The problem -> Starting at the line that holds "- Notebook : https://goo.gl/byV1ja", copy every line exactly through the end of the data, and no others.

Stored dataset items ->
↓↓↓

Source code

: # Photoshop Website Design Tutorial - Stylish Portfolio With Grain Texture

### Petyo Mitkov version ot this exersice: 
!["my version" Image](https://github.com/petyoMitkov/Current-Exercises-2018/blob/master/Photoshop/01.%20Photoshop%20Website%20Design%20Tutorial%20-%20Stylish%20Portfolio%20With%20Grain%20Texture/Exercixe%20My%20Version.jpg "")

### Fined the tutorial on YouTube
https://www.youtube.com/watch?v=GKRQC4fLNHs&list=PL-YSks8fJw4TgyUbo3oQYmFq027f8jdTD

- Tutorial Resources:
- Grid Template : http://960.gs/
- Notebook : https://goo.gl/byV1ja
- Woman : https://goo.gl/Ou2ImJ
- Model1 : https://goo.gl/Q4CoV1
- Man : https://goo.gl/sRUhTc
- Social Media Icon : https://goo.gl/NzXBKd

↑↑↑

Solution for this problem ->
- Notebook : https://goo.gl/byV1ja
- Woman : https://goo.gl/Ou2ImJ
- Model1 : https://goo.gl/Q4CoV1
- Man : https://goo.gl/sRUhTc
- Social Media Icon : https://goo.gl/NzXBKd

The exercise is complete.